• Action item:
Report every line from the following entries that contains the string "AANC".

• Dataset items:
※ ※ ※

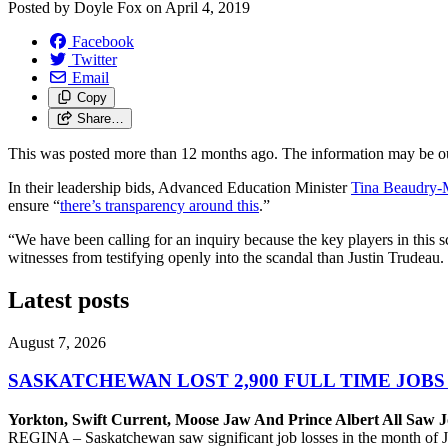
Posted by
Doyle Fox
on
April 4, 2019
Facebook
Twitter
Email
Copy
Share…
This was posted more than 12 months ago. The information may be o
In their leadership bids, Advanced Education Minister
Tina Beaudry-
ensure “
there’s transparency around this
.”
“We have been calling for an inquiry because the key players in this 
witnesses from testifying openly into the scandal than Justin Trudeau.
Latest posts
August 7, 2026
SASKATCHEWAN LOST 2,900 FULL TIME JOBS
Yorkton, Swift Current, Moose Jaw And Prince Albert All Saw J
REGINA – Saskatchewan saw significant job losses in the month of J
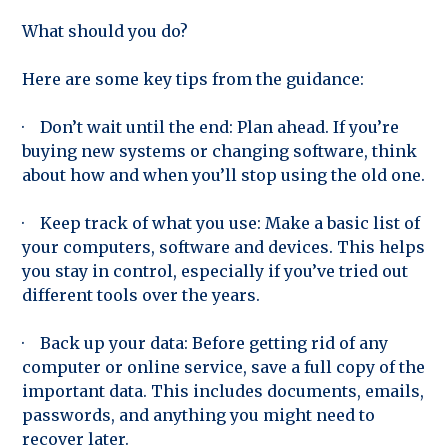
What should you do?
Here are some key tips from the guidance:
· Don’t wait until the end: Plan ahead. If you’re
buying new systems or changing software, think
about how and when you’ll stop using the old one.
· Keep track of what you use: Make a basic list of
your computers, software and devices. This helps
you stay in control, especially if you’ve tried out
different tools over the years.
· Back up your data: Before getting rid of any
computer or online service, save a full copy of the
important data. This includes documents, emails,
passwords, and anything you might need to
recover later.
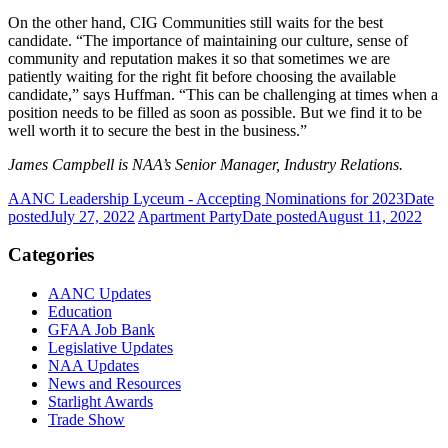
On the other hand, CIG Communities still waits for the best
candidate. “The importance of maintaining our culture, sense of
community and reputation makes it so that sometimes we are
patiently waiting for the right fit before choosing the available
candidate,” says Huffman. “This can be challenging at times when a
position needs to be filled as soon as possible. But we find it to be
well worth it to secure the best in the business.”
James Campbell is NAA’s Senior Manager, Industry Relations.
AANC Leadership Lyceum - Accepting Nominations for 2023
Date
posted
July 27, 2022
Apartment Party
Date posted
August 11, 2022
Categories
AANC Updates
Education
GFAA Job Bank
Legislative Updates
NAA Updates
News and Resources
Starlight Awards
Trade Show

※ ※ ※

• Result below:
AANC Leadership Lyceum - Accepting Nominations for 2023
AANC Updates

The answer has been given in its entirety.